Background: The problem of efficient utilization of genome-wide expression profiles for identification and prediction of complex disease conditions is both important and challenging. Polygenic pathologies such as most types of cancer involve disregulation of many interacting genes which has prompted search for suitable statistical models for their representation. By accounting for changes in gene regulations between comparable conditions, graphical statistical models are expected to improve prediction precision.
Methods: In comparison problems with two or more experimental conditions, we represent the classes by categorical Bayesian networks that share one and the same graph structure but have class-specific probability parameters. The graph structure is learned by a score-based procedure that maximizes the difference between class probabilities using a suitable measure of divergence. The proposed framework includes an indirect model selection by adhering to a principle of optimal class separation and identifies interactions presenting significant difference between the compared conditions.
Results: We evaluate the performance of the new model against some benchmark algorithms such as support vector machine, penalized linear regression and linear Gaussian networks. The classifiers are compared by prediction accuracy across 15 different data sets from breast, lung, gastric and renal cancer studies. In addition to the demonstrated strong performance against the competitors, the proposed method is able to identify disease specific changes in gene regulations which are inaccessible by other approaches. The latter is illustrated by analyzing some gene interactions differentiating adenocarcinoma and squamous cell lung cancers.

What needs to be done
From the abstract above, list the cancer types whose studies supplied the 15 data sets used to compare the classifiers.

Source material
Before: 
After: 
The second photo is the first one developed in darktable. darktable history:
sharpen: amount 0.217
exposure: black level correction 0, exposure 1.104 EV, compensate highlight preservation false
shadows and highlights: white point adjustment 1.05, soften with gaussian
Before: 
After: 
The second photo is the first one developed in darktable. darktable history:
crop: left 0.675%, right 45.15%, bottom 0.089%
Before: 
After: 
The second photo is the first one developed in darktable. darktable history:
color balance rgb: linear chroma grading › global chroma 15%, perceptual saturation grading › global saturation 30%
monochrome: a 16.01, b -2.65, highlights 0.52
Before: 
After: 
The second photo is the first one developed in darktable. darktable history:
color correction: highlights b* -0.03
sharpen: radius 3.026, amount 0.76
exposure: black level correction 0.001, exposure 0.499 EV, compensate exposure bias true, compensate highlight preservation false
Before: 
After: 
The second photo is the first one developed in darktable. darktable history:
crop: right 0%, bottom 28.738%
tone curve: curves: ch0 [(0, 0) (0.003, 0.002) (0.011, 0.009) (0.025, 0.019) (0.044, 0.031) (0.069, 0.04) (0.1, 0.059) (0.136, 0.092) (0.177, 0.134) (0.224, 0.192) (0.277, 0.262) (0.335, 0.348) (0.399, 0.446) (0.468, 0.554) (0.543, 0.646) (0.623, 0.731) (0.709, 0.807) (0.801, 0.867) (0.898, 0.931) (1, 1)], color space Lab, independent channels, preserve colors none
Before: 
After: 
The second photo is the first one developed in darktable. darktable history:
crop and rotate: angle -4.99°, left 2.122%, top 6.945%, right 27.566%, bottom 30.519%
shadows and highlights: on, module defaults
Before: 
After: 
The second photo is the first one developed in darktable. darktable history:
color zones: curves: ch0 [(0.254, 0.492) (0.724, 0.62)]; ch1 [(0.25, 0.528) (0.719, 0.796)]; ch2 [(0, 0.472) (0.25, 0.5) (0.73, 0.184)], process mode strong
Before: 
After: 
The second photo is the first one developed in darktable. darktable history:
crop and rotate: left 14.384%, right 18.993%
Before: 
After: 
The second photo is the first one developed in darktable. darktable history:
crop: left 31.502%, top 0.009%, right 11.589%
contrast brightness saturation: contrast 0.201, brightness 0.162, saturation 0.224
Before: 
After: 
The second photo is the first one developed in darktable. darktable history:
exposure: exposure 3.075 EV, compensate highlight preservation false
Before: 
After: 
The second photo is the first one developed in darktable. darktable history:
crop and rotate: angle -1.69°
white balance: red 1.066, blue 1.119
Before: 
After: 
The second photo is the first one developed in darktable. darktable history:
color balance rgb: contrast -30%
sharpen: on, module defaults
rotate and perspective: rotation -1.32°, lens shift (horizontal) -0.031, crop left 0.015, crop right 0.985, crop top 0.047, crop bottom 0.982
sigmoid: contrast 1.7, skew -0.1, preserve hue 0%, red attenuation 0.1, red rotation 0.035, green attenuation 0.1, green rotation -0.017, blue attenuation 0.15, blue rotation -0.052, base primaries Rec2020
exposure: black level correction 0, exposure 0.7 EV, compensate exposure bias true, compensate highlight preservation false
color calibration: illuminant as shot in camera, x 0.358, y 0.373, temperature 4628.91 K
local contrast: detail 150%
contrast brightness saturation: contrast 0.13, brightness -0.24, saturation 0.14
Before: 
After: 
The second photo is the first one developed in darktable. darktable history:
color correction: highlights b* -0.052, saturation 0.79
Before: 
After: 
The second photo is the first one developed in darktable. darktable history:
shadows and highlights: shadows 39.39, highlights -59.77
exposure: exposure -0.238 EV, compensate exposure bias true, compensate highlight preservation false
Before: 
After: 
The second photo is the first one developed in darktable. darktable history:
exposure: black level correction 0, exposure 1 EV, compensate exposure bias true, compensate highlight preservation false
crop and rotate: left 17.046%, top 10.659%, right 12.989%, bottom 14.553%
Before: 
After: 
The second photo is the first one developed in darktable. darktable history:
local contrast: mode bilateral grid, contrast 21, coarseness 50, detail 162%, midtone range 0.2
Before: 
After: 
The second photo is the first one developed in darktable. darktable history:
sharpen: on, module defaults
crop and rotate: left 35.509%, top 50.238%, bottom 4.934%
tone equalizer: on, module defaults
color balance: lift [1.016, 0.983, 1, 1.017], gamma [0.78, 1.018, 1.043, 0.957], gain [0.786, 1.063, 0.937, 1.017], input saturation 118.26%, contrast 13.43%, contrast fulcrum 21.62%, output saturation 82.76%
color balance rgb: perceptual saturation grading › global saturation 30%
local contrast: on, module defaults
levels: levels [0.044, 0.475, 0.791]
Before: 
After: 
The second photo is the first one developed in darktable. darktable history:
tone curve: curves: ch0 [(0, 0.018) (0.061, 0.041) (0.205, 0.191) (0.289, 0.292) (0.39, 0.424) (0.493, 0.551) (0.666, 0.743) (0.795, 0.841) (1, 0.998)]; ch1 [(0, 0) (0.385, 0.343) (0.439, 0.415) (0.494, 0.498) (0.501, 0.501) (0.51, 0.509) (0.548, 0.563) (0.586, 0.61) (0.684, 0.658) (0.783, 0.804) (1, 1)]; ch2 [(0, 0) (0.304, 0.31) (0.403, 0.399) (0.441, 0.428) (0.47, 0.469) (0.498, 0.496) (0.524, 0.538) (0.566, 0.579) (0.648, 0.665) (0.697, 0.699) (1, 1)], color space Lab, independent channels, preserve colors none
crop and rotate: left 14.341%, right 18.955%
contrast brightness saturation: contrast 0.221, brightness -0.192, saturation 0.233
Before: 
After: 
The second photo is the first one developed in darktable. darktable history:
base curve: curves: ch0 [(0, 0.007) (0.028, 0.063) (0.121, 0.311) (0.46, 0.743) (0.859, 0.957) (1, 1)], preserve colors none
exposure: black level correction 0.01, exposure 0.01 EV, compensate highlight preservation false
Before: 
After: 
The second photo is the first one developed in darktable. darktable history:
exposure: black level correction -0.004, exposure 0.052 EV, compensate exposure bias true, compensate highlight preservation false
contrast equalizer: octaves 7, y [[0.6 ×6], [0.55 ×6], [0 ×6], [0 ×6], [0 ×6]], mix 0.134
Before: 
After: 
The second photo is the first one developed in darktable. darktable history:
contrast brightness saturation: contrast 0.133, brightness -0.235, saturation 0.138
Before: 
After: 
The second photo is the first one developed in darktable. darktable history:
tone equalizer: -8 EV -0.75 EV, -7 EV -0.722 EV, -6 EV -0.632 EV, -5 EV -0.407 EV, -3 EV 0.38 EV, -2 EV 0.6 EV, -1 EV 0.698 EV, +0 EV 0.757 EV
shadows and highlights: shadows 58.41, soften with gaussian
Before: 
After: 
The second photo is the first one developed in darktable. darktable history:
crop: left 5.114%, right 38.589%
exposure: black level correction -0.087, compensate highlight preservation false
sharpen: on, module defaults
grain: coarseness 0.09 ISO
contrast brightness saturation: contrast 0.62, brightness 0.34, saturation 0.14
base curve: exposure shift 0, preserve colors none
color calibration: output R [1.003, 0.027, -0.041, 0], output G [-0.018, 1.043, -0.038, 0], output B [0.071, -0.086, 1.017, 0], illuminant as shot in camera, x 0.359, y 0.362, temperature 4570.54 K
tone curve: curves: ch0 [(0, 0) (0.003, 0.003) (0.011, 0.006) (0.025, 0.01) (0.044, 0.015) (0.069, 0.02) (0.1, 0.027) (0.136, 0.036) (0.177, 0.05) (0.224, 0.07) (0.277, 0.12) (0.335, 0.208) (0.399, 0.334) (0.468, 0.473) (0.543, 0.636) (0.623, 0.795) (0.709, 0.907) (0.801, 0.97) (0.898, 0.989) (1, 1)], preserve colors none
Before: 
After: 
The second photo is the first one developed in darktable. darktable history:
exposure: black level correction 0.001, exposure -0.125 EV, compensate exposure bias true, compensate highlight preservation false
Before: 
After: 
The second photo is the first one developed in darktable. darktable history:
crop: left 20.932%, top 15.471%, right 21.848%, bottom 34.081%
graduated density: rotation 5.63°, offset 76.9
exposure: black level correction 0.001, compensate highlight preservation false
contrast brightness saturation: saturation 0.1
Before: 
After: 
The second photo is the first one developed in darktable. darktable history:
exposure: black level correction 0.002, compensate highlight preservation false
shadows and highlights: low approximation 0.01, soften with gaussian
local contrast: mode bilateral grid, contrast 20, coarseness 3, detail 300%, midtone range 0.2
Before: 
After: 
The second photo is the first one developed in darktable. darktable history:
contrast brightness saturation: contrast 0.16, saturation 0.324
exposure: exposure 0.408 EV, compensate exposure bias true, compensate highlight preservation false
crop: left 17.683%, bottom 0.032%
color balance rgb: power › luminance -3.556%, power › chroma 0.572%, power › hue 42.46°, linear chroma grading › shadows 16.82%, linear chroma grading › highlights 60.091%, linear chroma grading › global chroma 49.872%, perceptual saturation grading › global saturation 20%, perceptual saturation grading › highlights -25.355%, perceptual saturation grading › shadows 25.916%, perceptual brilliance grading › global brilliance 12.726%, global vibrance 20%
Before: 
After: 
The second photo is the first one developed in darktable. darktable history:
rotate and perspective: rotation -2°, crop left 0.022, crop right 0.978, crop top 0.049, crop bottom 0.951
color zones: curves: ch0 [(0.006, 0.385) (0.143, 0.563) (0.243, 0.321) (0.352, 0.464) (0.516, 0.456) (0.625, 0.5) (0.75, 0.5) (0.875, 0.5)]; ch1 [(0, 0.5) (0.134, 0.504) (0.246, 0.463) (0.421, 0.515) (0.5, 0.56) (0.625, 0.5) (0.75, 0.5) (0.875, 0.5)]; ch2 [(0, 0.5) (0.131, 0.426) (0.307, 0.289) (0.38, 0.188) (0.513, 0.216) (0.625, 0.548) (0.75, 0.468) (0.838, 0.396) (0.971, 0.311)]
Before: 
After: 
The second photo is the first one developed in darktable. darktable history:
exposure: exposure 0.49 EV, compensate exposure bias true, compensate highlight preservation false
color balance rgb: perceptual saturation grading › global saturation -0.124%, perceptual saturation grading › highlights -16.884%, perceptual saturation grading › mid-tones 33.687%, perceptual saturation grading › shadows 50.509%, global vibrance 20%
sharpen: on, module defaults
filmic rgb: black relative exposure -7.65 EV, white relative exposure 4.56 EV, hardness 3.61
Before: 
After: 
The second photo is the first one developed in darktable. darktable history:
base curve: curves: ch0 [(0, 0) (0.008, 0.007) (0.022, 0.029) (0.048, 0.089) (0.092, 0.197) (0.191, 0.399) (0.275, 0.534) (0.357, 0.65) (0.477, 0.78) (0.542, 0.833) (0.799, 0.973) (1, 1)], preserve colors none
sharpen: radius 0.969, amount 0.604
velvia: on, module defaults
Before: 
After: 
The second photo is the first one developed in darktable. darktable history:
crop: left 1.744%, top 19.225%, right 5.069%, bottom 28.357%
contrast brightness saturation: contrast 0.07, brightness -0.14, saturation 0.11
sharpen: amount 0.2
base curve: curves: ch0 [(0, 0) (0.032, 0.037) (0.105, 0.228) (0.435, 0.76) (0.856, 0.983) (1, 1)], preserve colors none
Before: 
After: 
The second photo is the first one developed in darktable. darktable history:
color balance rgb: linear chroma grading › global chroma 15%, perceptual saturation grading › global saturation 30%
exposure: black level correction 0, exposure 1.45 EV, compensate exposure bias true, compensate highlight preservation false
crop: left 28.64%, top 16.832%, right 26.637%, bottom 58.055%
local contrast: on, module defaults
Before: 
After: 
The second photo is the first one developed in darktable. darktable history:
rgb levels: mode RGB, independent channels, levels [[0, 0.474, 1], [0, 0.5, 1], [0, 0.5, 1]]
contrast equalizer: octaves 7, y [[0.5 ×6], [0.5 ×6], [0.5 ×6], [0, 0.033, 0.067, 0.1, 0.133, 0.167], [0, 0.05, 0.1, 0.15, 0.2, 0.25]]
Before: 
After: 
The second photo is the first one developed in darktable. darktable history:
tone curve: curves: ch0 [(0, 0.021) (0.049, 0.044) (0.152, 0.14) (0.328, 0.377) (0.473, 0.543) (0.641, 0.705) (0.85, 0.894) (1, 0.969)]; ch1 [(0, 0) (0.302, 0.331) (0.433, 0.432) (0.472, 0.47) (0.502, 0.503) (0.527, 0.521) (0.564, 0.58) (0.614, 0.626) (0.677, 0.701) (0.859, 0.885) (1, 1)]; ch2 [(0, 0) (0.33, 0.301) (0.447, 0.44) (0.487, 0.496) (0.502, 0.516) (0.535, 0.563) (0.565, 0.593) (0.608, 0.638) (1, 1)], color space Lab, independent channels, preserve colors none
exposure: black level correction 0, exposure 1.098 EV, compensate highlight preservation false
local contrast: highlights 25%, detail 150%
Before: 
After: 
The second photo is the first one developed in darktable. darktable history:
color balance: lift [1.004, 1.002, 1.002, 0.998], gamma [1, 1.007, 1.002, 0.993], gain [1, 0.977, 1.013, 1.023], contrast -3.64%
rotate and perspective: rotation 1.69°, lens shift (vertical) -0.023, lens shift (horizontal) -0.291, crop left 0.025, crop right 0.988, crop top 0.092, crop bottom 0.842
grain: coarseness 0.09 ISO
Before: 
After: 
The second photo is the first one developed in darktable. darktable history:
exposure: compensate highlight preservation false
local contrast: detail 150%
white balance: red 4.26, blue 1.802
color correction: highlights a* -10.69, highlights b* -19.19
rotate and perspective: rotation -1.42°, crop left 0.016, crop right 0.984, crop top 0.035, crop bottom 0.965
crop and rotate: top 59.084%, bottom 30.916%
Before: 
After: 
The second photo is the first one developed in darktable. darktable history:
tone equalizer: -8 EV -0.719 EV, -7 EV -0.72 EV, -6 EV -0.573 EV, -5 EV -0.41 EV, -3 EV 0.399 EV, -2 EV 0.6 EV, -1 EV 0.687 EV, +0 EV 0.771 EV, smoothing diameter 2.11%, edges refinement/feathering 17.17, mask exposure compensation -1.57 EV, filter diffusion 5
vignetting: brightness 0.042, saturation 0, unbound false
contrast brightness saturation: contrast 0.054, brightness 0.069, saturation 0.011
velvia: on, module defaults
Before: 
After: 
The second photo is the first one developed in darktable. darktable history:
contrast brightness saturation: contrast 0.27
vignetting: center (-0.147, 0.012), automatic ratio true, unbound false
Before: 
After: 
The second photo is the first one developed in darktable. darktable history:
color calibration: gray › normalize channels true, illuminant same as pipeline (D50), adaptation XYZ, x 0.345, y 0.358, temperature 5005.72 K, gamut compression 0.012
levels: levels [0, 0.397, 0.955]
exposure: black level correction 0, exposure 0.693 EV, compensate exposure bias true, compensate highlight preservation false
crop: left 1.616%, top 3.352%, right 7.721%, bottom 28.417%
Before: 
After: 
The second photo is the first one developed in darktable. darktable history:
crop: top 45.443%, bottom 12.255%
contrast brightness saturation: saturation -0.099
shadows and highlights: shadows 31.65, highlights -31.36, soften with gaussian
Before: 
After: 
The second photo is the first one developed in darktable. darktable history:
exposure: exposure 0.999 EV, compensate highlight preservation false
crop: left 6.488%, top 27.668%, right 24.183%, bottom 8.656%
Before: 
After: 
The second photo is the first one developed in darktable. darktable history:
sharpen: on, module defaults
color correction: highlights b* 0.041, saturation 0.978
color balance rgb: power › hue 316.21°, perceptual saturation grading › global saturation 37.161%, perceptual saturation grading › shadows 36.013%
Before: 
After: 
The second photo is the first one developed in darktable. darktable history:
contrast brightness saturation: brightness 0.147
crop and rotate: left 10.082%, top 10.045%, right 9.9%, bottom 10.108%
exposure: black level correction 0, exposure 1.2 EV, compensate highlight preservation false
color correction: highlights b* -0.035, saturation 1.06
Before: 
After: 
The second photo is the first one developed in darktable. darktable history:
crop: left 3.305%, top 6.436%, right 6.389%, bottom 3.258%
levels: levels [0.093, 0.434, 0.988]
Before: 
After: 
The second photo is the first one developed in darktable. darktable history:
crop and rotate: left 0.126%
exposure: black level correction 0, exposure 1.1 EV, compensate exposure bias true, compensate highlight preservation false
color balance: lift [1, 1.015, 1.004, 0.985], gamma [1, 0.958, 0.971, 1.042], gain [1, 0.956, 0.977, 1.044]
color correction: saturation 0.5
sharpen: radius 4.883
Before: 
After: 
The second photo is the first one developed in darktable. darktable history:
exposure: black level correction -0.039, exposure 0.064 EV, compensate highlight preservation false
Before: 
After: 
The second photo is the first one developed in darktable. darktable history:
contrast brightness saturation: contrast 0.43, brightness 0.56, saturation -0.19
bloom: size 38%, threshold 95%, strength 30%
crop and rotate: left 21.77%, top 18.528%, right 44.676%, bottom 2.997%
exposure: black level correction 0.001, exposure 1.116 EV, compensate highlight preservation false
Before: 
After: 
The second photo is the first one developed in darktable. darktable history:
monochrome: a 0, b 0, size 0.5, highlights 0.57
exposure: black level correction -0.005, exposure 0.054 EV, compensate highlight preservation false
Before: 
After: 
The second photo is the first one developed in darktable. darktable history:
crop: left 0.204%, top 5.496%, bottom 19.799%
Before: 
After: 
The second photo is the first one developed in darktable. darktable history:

Reply
Breast, lung, gastric and renal cancer.